San José, Costa Rica, since 1956

Rains Cause Wide Damage

Most parts of Costa Rica this week received a rainfall respite, recording mostly dry conditions.

But the heavy rains and severe flooding that pounded the country last week carved out an ugly and expensive scar and left behind a chaotic mess to clean.

On Thursday last week, President Laura Chinchilla signed an executive decree declaring a national state of emergency as a result of damage caused by intense storms.

The announcement came on the same day that an avalanche at Chitaría hill in Santa Ana, west of San José, damaged or destroyed eight homes and forced dozens of families to evacuate their properties. More than one hectare of earth collapsed in the landslide.

The executive order will allow the state to use up to $19 million in credit from the World Bank to repair roads and highways, infrastructure that the government said will require the most attention.

On Tuesday this week, Chinchilla ex-panded the decree to include the agriculture sector, which was walloped by rainfall last week and recorded significant losses in production of dairy products and vegetables, as well as damage to coffee plants. 

Broken Roads

According to the National Emergency Commission, 95 sections of highway were closed – eight of which are national routes – 20 bridges have been damaged and 21 aqueducts have been affected due to landslides and collapses caused by last week’s torrents. The damage spread across 40 of the country’s 81 cantons, mostly in the Central Valley, north-central Costa Rica and along the Pacific slope.

While most of the highway system has reopened since last week, crews worked on Thursday to finish the installation of two provisional bridges along the 10-month-old highway to the central Pacific port of Caldera. The Public Works and Transport Ministry said the Bailey bridges, which will cross sections of damaged and fallen roadway, will be completed by today and the highway will be open for the weekend.

The only other route that remained closed this week was Route 301, a mountainous gravel road between Acosta and Parrita on the central Pacific slope.

Digging Out

On Monday this week geologists from the CNE visited the Chitaría hill in Santa Ana, where, as of Thursday, 82 people remained in temporary evacuation shelters. The team warned that erosion and landslides will continue to affect homes at the bottom of the Chitaría hill and along the margins of the Pacacua River throughout October.

The CNE asked residents in the area to “pay close attention” to the hills above their homes and prepare for a quick evacuation if necessary. Aid crews have been displaced in the zone and will assist with possible emergencies.

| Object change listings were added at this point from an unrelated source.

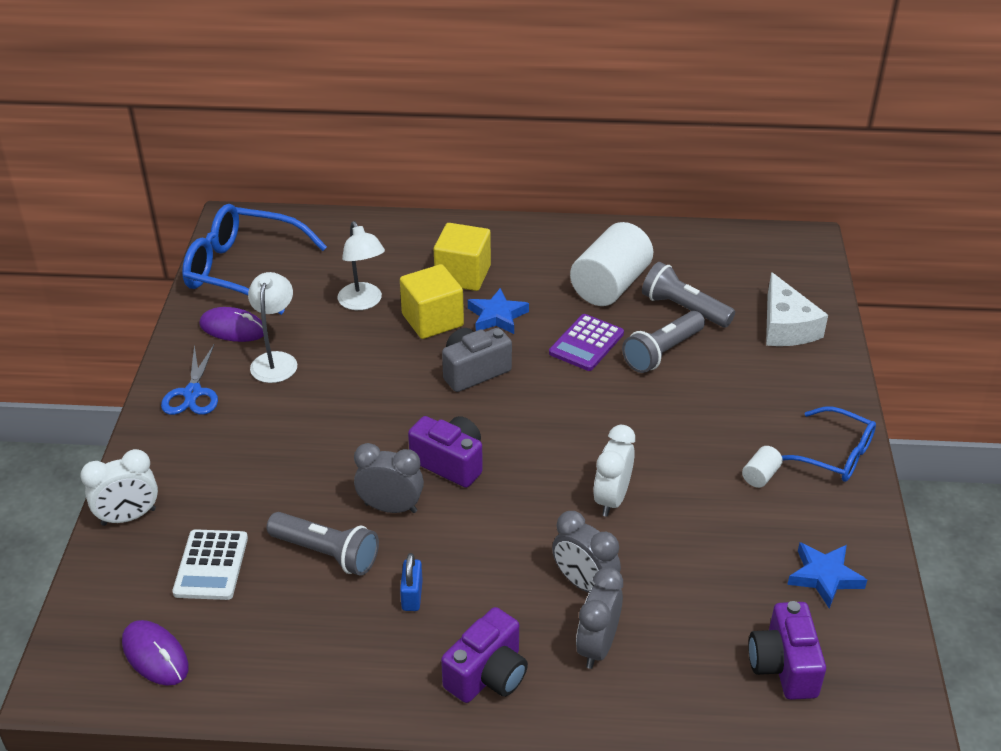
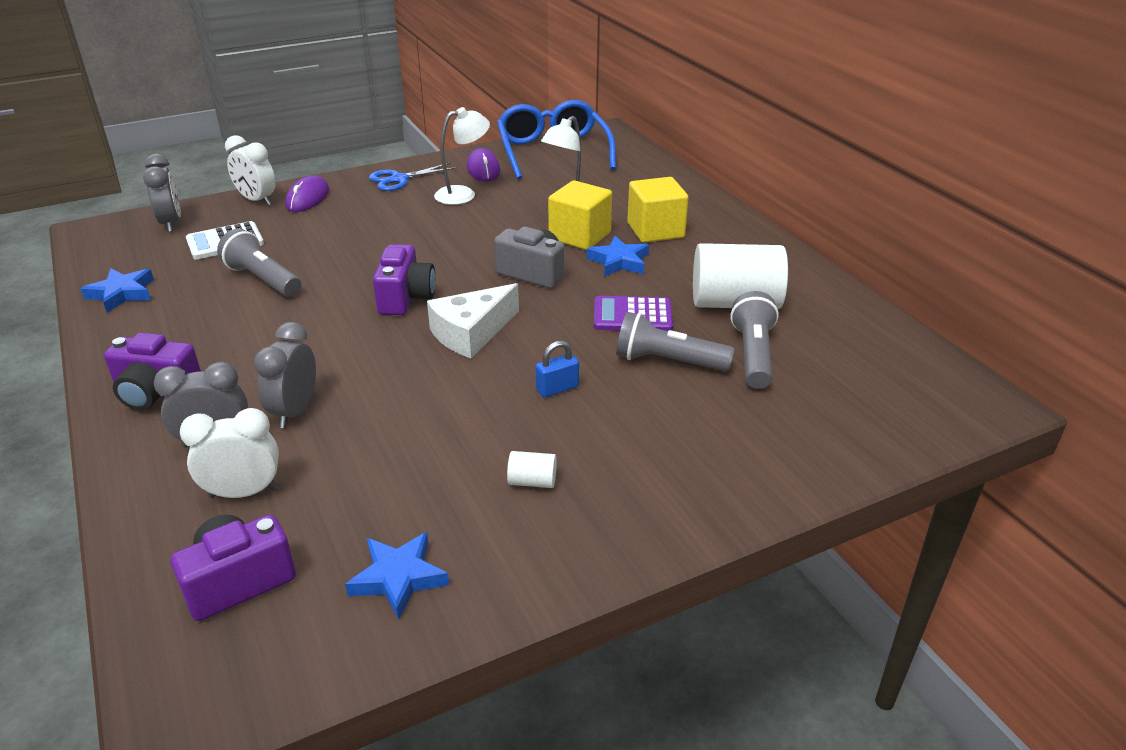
camera: 60 degrees right, 5 degrees down
purple mouse [122,620,189,686] -> purple mouse moved to [285,176,329,212]
grey flashlight [267,512,379,576] -> grey flashlight turned 135 degrees clockwise [217,229,301,297]
grey clock [354,443,424,513] -> grey clock moved to [143,154,181,232]
blue padlock [400,553,423,611] -> blue padlock moved to [535,341,579,398]
white clock [593,425,635,517] -> white clock moved to [180,408,279,498]
white cheese [766,272,828,346] -> white cheese moved to [427,283,519,358]
blue glasses [782,407,876,482] -> none
none -> blue star [81,269,154,313]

During a flyover on Monday, specialists from the CNE determined that the landslides and erosion will not affect nearby Ciudad Colón.

Santa Ana

Slip Sliding Away: A house in Salitral de Santa Ana, west of San José, takes a hit from last week’s mudslides. Emergency officials have warned that erosion and landslides could continue to affect hillside homes in the area through October. Ronald Reyes / Tico Times

In total, 377 people evacuated their homes last week, forced to reside in shelters or with family members. Some have returned to their houses while 248 people remained in six temporary shelters across the country this week.

Other than the 82 victims in Santa Ana, evacuees are located at shelters in the western San José district of Pavas, as well as San Juan de San Ramón and Atenas, Central Valley towns west of San José.

Agricultural Losses

The Agriculture Ministry (MAG) reported total and partial losses of vegetables on 380 hectares of farmland and a 40 to 60 percent decrease in milk production after last week’s rains flooded fields across the country.

The ministry also reported that 20,000 hectares of coffee plants have been affected by ojo de gallo, a humidity-provoked fungus that eats the leaves of coffee plants.

MAG officials said this week they were evaluating the economic consequences of the losses, and that they will place a figure on the damag by today.

Preliminary estimates indicate that farmers in Zarcero, a canton in north-central Costa Rica, have suffered 500 million ($986,800) in losses.

Lettuce, tomatoes, onions, potatoes and cilantro are among the damaged crops in Zarcero. According to Corporación Hortícola Nacional, a produce distributor, consumers will pay between 25 and 37 percent more in the supermarket for these vegetables during October due to the recent damages.

The government has requested that farmers who have incurred losses due to the weather contact their local Agriculture Ministry office and report their damage.

Financial aid will be determined at a later date, but President Chinchilla said  that, in light of the sector’s inclusion in the emergency decree, the government “will bring attention to the necessities of farmers.”

The rains calmed this week, but meteorologists maintain their forecasts of a rainier and longer-than-average wet season in all parts of the country. The CNE has issued a green alert – the first of the country’s three alert levels – for the entire country for the remainder of the rainy season.